What is local DataNode?


I am reading a hadoop module made by yahoo at https://developer.yahoo.com/hadoop/tutorial/module2.html and it is mentioned here "local DataNode" I would like to know what exactly is a local DataNode. My guess is a machine that is a NameNode and at the same time a DataNode but I want assurance of what it really is.


Solution

  • In Hadoop, by default, each block of data is copied 3 times (replication factor of 3).

    To ensure the availability and durability of data, Hadoop places replicas in 3 different Data Nodes:

    • Local Data Node: The Data Node where the client initiates a write (for e.g. using hadoop fs -cp command). The first replica is placed here. If the client is writing the data from outside the cluster, then this node is chosen at random. It is the node on which the first replica gets written.
    • Off-rack Data Node: The Data Node, which is present on another rack. The second replica is placed here.
    • On-Rack Data Node: The Data Node which is physically present on the same rack as the first Data Node. Third replica is placed here

    This ensures that, even if one rack goes down, the data is still available on a Data Node present in another rack.

    So in this tutorial, local Data Node means, the Data Node which initiated the write operation.

    Let's take an example. Let's assume that you are trying to copy a file a.txt into HDFS. Let's assume that a cluster has 3 racks and is rack-aware:

    Rack 1: Node 1, Node 2
    Rack 2: Node 3, Node 4
    Rack 3: Node 5, Node 6
    
    Also, you have another Node: Node 7, which is outside the Hadoop cluster, but is connected 
    to the cluster and you can perform HDFS operations.
    

    Case 1: Client inside the cluster

    Let's assume that you execute hadoop fs -copyFromLocal a.txt /tmp/ from Node 1 (which is on Rack 1). Then Hadoop will try to place the replicas as follows:

    • First replica is placed on Node 1. This is Local Data Node for the client
    • Second replica is placed on either Rack 2 (Node 3 or Node 4) or Rack 3 (Node 5 or Node 6). This is Off-Rack Data Node.
    • Third replica is placed on Node 2. This is On-Rack Data Node.
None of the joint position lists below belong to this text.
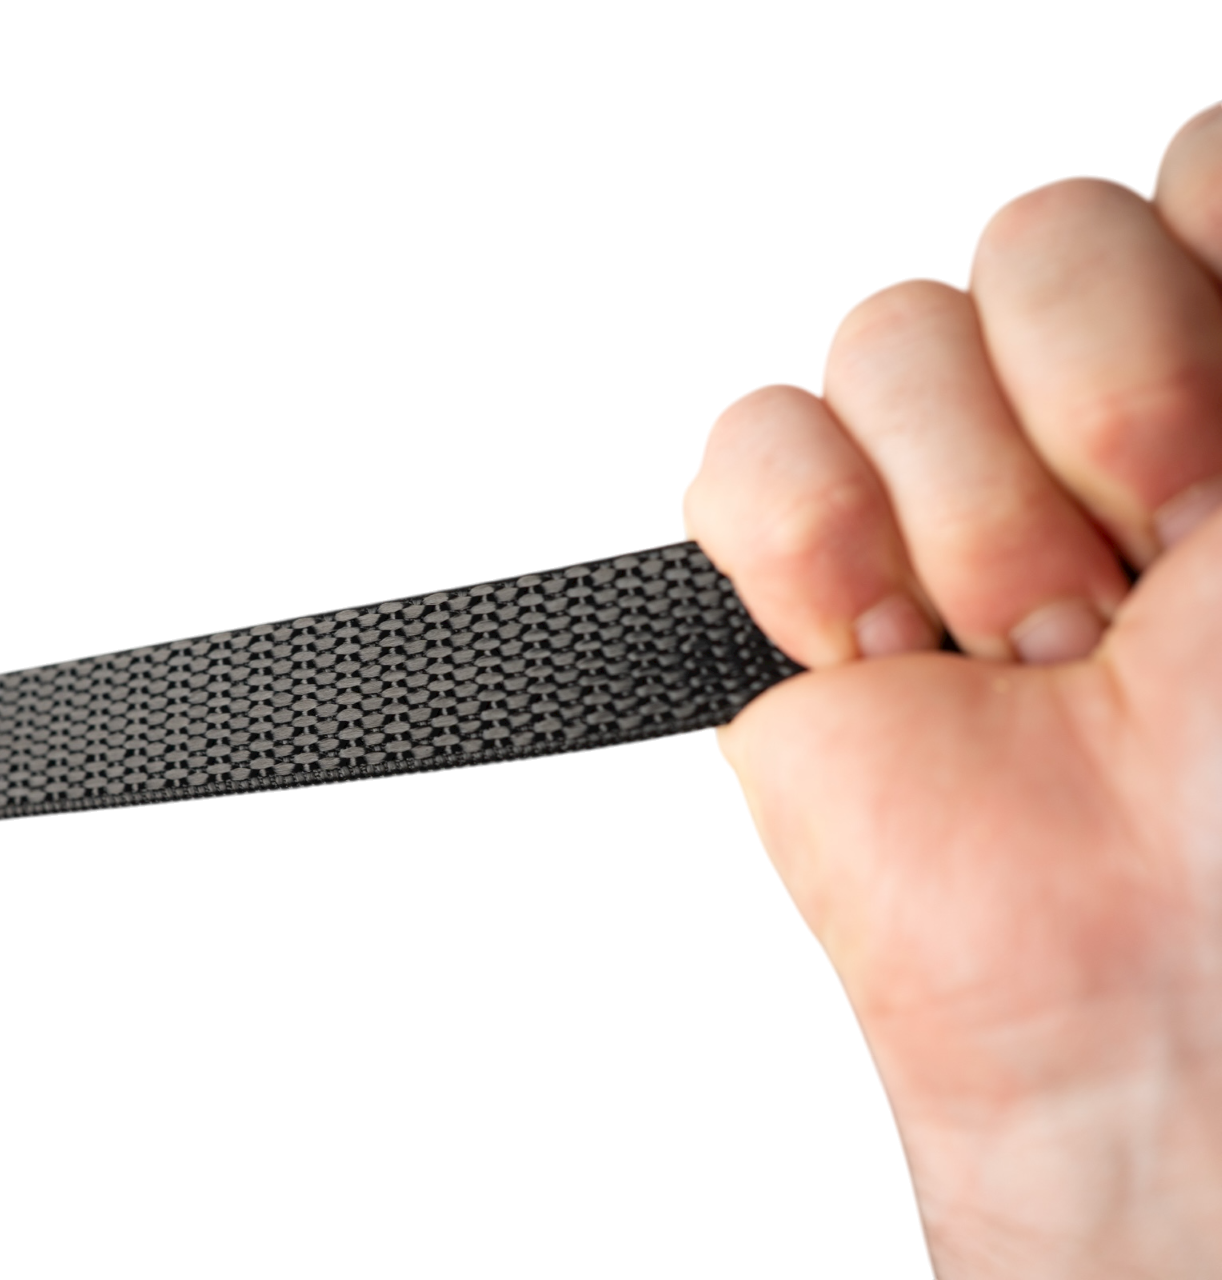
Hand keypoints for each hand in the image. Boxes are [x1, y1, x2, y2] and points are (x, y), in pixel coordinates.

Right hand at [681, 104, 1221, 1275]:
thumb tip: (1208, 164)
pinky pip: (749, 442)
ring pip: (888, 331)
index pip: (1196, 168)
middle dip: (1106, 412)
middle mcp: (1092, 415)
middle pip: (1038, 231)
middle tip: (1153, 580)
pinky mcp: (796, 567)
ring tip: (1028, 656)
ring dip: (972, 525)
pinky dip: (810, 554)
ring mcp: (933, 487)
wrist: (1142, 979)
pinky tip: (882, 654)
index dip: (1211, 274)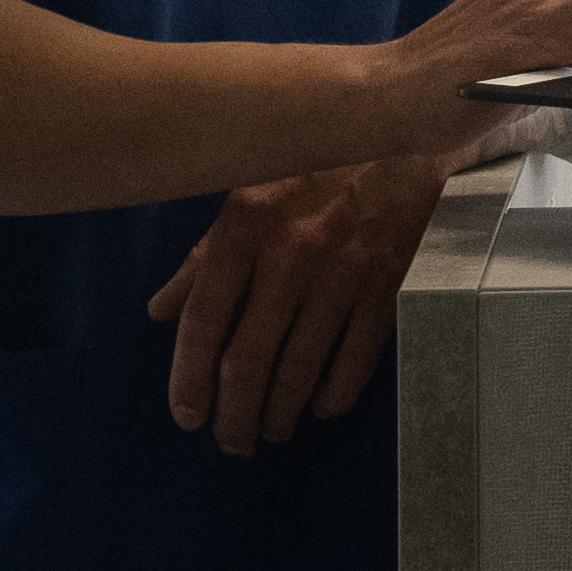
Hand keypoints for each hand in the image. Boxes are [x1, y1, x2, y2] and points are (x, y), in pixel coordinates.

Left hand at [145, 149, 457, 454]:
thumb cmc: (319, 162)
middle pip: (249, 357)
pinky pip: (357, 355)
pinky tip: (322, 407)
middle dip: (234, 412)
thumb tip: (161, 311)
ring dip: (280, 410)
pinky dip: (336, 391)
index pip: (205, 320)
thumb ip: (205, 254)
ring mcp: (344, 272)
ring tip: (269, 431)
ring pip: (300, 365)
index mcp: (247, 224)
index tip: (187, 415)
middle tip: (230, 441)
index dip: (190, 378)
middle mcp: (291, 253)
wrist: (410, 129)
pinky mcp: (390, 283)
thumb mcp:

    Case 2: Client outside the cluster

    Let's assume that you execute hadoop fs -copyFromLocal a.txt /tmp/ from Node 7 (which is not part of the cluster and the client runs on it). Then Hadoop will try to place the replicas as follows:

    • It will randomly pick one of the nodes (any of the Nodes from Node 1 to Node 6). Then this node will become Local Data Node. Let's assume it picks Node 6, which is on Rack 3.
    • Now, the second replica is placed either on Rack 1 (Node 1 or Node 2) or Rack 2 (Node 3 or Node 4). This is Off-Rack Data Node.
    • Third replica is placed on Node 5. This is On-Rack Data Node

    This is how ideally replica placement should happen. But, this depends on the space available on different racks and nodes.